At that point in the conversation, Amber was tempted to list all the guys she’d hooked up with during freshman year—eight or nine, depending on how you looked at it, and every one an asshole in his own special way—but she didn’t want to be slut-shamed by her own mother. And besides, she was done with all that. No more drunken hookups. No more getting naked with sexist jerks who had no interest in her as a human being.

Maybe if you dressed a little more feminine, her mother would say. You look really pretty in dresses. Those skinny jeans aren’t always so flattering.

It was like they were actors in a play that never ended, doomed to keep performing the same depressing scene over and over again.
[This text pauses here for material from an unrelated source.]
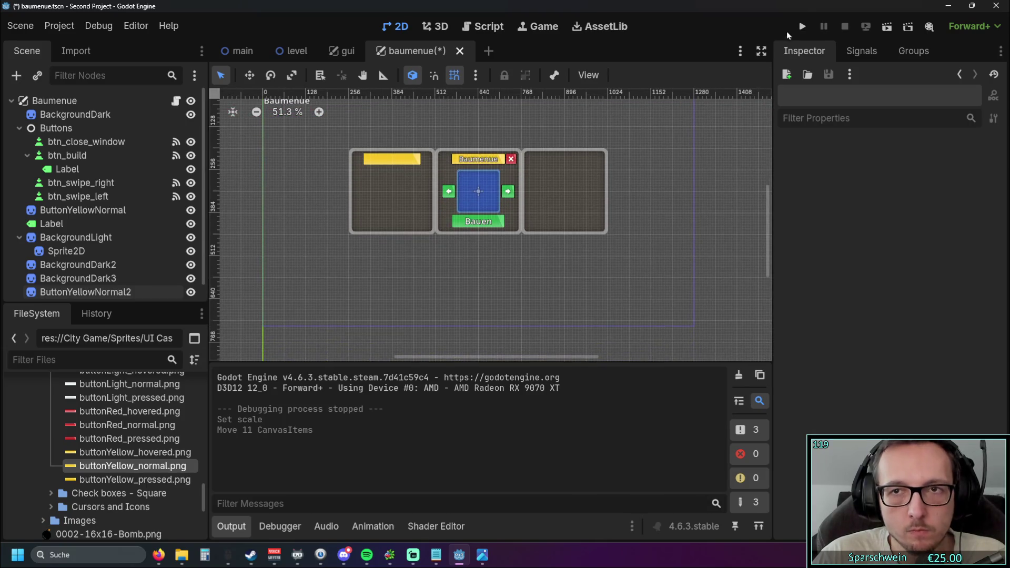
click(802, 27)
But that was about to change, Amber thought, as she took a deep breath and reached for her phone.

*

Becca was supposed to visit that weekend. It was all set. She’d arranged for a ride from Haddington with a girl in her class who had an open invitation to crash at the Sigma house, and Zack had agreed to sexile himself for a couple of days, not that it was much of a sacrifice on his part. His on-and-off relationship with the mystery girl (who was supposedly not fat, though that’s how I always thought of her) was back on again, and he hardly ever slept in our room anymore anyway. Most of the time it felt like I was living in a single, which would have been great, except that I missed having him around. Even when he was there, things weren’t the same. I mean, we got along fine, but we didn’t joke around or laugh as much as we used to. He seemed a little distant, way more interested in whatever text he’d just received than in anything I had to say. It was pretty fucking annoying.

Dude, I asked him one night. Are you in love or something?

What? he said, chuckling to himself as he tapped out a reply.

Forget it, I told him. It’s not important

I was excited about seeing Becca after all this time, but also kinda nervous. She was the one who’d been pushing for a weekend visit—I was fine with waiting until Thanksgiving—but now that it was a done deal I figured I’d make the best of it. I was juiced about getting laid, because after almost two months at BSU, I’d had exactly zero sex (except solo), which did not seem like an auspicious start to my college career.

But fucking a girl is one thing, and spending a whole weekend with her is another, and Becca and I had never been one of those couples that hung out together very much, or had a lot to talk about when we did. So I can’t say I was all that crushed when she Skyped me on Wednesday with her eye makeup smeared from crying and told me that the visit was off. Her parents had talked it over and decided that she was too young to be spending the weekend with a college guy—even if the college guy was actually her high school boyfriend—and wanted to know why, if I was so keen on seeing their daughter, I didn’t just come home for the weekend and hang out with her there.

“Damn,” I said. “That really sucks.”

“I know. I wanted to sleep with you so bad.”

“Yeah, me too.”

She sniffled and wiped her nose, staring at me with this wounded bird expression.

“It’s not such a terrible idea,” she said.

“What?”

“You could take the bus, right? And your mom would be really happy to see you.”

“You want me to come home?”

“Why not? I’ll split the cost with you, if that’s what you’re worried about.”

“It’s not the money.”

“Then what’s the problem?”

I knew I was in dangerous territory. There was no non-asshole way to tell her the truth, which was that I was happy enough to see her if I didn’t have a choice, but even happier not to if I did.

“Let me think about it,” I said. “I’ll text you tomorrow.”

And then, like ten minutes after we hung up, Amber called. I hadn’t heard from her since the meeting of the Autism Awareness Network, where I’d humiliated myself by crying like a little bitch.

“What are you doing on Saturday night?” she asked.

“I’m not sure.”

She made a sound like the buzzer on a game show.

“Wrong,” she said. “We’re going on a date.”